W przerwach między koncertami macierzystej grupy Riverside Mariusz Duda poświęca się pracy nad swoim solowym projektem Lunatic Soul. Czwarta płyta zrealizowana pod tym szyldem zdecydowanie różni się od poprzednich.
Na "Walking On A Flashlight Beam" poza perkusistą Wawrzyńcem Dramowiczem nie ma gości. Mariusz Duda sam zagrał na wszystkich instrumentach, główny nacisk kładąc na elektronikę. I to tę klasyczną sprzed kilku dekad, spod znaku Tangerine Dream i Vangelisa. Zrezygnował także z folkowych brzmień, ale wciąż słychać tu wpływy muzyki etnicznej, choćby w "Pygmalion's Ladder" i "Gutter".
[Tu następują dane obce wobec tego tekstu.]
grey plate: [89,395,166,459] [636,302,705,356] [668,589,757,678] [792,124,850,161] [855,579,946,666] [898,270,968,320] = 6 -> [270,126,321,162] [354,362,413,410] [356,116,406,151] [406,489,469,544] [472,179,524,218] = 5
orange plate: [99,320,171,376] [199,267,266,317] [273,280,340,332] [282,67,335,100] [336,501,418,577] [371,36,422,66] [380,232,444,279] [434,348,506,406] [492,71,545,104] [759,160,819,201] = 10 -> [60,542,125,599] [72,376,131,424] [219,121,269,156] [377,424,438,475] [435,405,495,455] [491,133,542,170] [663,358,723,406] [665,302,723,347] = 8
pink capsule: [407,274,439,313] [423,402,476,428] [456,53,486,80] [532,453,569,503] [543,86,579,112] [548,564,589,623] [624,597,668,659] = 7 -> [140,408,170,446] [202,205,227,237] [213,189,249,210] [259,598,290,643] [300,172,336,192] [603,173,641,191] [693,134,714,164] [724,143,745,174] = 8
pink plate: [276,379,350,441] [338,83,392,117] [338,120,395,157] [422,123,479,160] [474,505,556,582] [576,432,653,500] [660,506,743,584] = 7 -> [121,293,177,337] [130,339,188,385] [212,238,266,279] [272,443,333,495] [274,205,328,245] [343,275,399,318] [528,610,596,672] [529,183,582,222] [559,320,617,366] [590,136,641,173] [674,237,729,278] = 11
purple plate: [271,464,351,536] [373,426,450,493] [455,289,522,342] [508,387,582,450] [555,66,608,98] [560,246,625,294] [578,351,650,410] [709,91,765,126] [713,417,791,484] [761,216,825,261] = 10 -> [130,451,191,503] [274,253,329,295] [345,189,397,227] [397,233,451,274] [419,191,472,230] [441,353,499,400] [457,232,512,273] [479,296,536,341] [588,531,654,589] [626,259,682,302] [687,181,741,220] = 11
Bardziej przystępne są utwór tytułowy i "Treehouse", który z powodzeniem mógłby trafić do repertuaru Riverside. Całego albumu, choć dość długiego, warto posłuchać w całości. Najlepiej w samotności, by poczuć klimat tej muzyki. To jak tytułowy "Spacer po promieniu latarki" w nieznaną, kryjącą mroczną tajemnicę, przestrzeń.